Please retype the listing below without a single change.

• DATA PROVIDED
Start of Block
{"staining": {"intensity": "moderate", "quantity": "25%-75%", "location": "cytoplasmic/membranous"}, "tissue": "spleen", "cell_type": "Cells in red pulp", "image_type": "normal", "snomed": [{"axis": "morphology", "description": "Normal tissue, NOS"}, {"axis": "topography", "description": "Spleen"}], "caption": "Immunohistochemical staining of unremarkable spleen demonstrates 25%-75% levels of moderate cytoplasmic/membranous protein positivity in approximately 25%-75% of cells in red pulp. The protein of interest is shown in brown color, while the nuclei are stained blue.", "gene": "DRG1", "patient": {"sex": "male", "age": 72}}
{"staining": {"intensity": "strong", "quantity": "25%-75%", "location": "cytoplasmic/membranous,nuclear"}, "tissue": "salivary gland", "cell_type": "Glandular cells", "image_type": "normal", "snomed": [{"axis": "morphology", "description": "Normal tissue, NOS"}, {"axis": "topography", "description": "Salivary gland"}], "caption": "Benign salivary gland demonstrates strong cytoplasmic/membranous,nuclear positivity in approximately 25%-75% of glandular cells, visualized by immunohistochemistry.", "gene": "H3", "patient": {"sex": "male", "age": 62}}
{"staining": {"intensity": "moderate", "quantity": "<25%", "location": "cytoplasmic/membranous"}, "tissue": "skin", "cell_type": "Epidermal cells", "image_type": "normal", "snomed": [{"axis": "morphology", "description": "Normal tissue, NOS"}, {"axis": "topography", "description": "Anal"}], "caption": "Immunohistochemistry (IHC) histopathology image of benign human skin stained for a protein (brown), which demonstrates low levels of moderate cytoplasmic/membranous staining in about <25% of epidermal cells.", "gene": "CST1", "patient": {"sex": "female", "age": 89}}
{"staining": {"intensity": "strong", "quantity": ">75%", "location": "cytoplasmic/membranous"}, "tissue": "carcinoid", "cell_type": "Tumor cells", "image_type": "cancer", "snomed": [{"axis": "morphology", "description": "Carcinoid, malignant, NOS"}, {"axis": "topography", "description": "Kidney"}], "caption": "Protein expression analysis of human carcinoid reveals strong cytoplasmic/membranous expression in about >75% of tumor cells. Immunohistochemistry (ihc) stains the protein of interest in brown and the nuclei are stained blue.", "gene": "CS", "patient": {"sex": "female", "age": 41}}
End of Block
• SOLUTION TO THIS PROBLEM
{"staining": {"intensity": "moderate", "quantity": "25%-75%", "location": "cytoplasmic/membranous"}, "tissue": "spleen", "cell_type": "Cells in red pulp", "image_type": "normal", "snomed": [{"axis": "morphology", "description": "Normal tissue, NOS"}, {"axis": "topography", "description": "Spleen"}], "caption": "Immunohistochemical staining of unremarkable spleen demonstrates 25%-75% levels of moderate cytoplasmic/membranous protein positivity in approximately 25%-75% of cells in red pulp. The protein of interest is shown in brown color, while the nuclei are stained blue.", "gene": "DRG1", "patient": {"sex": "male", "age": 72}}
{"staining": {"intensity": "strong", "quantity": "25%-75%", "location": "cytoplasmic/membranous,nuclear"}, "tissue": "salivary gland", "cell_type": "Glandular cells", "image_type": "normal", "snomed": [{"axis": "morphology", "description": "Normal tissue, NOS"}, {"axis": "topography", "description": "Salivary gland"}], "caption": "Benign salivary gland demonstrates strong cytoplasmic/membranous,nuclear positivity in approximately 25%-75% of glandular cells, visualized by immunohistochemistry.", "gene": "H3", "patient": {"sex": "male", "age": 62}}
{"staining": {"intensity": "moderate", "quantity": "<25%", "location": "cytoplasmic/membranous"}, "tissue": "skin", "cell_type": "Epidermal cells", "image_type": "normal", "snomed": [{"axis": "morphology", "description": "Normal tissue, NOS"}, {"axis": "topography", "description": "Anal"}], "caption": "Immunohistochemistry (IHC) histopathology image of benign human skin stained for a protein (brown), which demonstrates low levels of moderate cytoplasmic/membranous staining in about <25% of epidermal cells.", "gene": "CST1", "patient": {"sex": "female", "age": 89}}
{"staining": {"intensity": "strong", "quantity": ">75%", "location": "cytoplasmic/membranous"}, "tissue": "carcinoid", "cell_type": "Tumor cells", "image_type": "cancer", "snomed": [{"axis": "morphology", "description": "Carcinoid, malignant, NOS"}, {"axis": "topography", "description": "Kidney"}], "caption": "Protein expression analysis of human carcinoid reveals strong cytoplasmic/membranous expression in about >75% of tumor cells. Immunohistochemistry (ihc) stains the protein of interest in brown and the nuclei are stained blue.", "gene": "CS", "patient": {"sex": "female", "age": 41}}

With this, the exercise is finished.